[Opening WORKING DATA section]

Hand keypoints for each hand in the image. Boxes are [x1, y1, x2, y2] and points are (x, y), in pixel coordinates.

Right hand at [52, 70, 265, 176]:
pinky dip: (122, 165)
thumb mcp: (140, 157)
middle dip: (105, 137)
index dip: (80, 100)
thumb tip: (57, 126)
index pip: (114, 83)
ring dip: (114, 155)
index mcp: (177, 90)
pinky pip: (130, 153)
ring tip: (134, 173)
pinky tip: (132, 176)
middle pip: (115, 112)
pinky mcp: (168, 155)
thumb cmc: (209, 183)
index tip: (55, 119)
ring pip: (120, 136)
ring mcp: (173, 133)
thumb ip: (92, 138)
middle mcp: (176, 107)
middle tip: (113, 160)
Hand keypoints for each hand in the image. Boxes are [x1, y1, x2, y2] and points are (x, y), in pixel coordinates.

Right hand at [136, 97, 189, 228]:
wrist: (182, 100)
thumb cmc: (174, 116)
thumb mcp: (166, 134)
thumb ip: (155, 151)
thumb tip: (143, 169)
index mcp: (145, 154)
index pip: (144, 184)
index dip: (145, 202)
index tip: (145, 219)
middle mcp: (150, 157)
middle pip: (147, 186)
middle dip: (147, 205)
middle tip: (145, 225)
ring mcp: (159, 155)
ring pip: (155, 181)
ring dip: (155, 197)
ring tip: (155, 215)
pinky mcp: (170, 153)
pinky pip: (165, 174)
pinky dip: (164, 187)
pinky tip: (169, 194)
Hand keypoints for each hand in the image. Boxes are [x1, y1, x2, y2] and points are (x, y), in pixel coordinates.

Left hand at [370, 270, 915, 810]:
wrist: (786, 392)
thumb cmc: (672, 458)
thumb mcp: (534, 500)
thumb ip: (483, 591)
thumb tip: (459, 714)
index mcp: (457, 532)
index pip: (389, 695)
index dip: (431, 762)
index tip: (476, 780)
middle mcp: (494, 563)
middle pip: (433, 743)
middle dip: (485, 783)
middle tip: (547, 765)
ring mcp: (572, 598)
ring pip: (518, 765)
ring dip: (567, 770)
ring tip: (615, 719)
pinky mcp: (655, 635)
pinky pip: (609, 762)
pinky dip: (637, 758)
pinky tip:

[Closing WORKING DATA section]

PROBLEM DETAILS
Exactly as written, repeat each line from the beginning of the data above to the line containing "index tip: (145, 219)", inclusive.

SOLUTION
Hand keypoints for each hand in the image. Boxes are [x1, y1, x2, y2] and points are (x, y), in pixel coordinates.

Right hand at [52, 70, 265, 176]:
pinky dip: (122, 165)
thumb mcp: (140, 157)
middle dip: (105, 137)
index dip: (80, 100)
thumb tip: (57, 126)
index pip: (114, 83)
ring dip: (114, 155)
index mcp: (177, 90)
pinky pip: (130, 153)
ring tip: (134, 173)
pinky tip: (132, 176)
middle pip: (115, 112)
pinky mcp: (168, 155)
thumb cmc: (209, 183)
index tip: (55, 119)
ring pip: (120, 136)
ring mcp: (173, 133)
thumb ip: (92, 138)
middle mcp: (176, 107)
middle tip: (113, 160)
Hand keypoints for each hand in the image. Boxes are [x1, y1, x2, y2] and points are (x, y), in pixel coordinates.

Right hand at [136, 97, 189, 228]:
wrist: (182, 100)
thumb cmc: (174, 116)
thumb mcp: (166, 134)
thumb ip: (155, 151)
thumb tip: (143, 169)
index mcp: (145, 154)
index pip: (144, 184)
index dip: (145, 202)
index tip: (145, 219)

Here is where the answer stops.